*** Opening LISTED ENTRIES ***

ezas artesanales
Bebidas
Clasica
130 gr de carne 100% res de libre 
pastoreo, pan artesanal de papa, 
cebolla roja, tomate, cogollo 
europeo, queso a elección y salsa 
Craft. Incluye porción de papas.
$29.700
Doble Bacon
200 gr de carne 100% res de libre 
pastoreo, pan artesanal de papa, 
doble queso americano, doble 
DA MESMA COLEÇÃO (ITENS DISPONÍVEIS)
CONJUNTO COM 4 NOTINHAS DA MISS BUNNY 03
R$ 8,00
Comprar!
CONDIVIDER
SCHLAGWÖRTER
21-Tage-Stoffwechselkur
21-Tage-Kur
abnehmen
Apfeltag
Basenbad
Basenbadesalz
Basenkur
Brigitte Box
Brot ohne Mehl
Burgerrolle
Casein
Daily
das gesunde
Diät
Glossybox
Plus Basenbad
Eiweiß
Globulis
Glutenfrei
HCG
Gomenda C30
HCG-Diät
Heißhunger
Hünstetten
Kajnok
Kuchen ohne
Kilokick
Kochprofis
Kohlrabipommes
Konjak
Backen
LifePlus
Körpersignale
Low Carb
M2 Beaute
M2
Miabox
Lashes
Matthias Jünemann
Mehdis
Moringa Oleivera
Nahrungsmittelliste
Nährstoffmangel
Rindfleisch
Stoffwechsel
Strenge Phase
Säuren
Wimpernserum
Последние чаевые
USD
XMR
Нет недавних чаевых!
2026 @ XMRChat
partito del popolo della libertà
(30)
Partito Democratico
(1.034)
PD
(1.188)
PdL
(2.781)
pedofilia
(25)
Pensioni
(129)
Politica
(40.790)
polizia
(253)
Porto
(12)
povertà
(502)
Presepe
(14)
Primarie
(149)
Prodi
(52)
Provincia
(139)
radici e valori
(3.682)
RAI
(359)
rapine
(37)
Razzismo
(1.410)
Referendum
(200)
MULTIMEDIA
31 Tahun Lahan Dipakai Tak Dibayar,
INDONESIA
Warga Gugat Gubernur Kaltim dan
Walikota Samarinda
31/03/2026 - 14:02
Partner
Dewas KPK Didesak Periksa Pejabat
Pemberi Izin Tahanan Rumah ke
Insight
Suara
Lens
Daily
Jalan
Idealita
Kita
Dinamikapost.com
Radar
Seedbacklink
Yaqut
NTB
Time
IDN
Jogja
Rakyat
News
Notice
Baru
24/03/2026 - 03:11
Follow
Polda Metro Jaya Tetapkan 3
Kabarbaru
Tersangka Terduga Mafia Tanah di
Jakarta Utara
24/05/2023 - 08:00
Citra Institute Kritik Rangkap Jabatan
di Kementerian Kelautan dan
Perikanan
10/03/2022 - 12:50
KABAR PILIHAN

*** Closing LISTED ENTRIES ***

PROBLEM REQUIREMENTS:
Please pick out every line in the records above that contains the string "Tage", matching case exactly, and copy each one.

RESULT FOR THIS EXERCISE:
21-Tage-Stoffwechselkur
21-Tage-Kur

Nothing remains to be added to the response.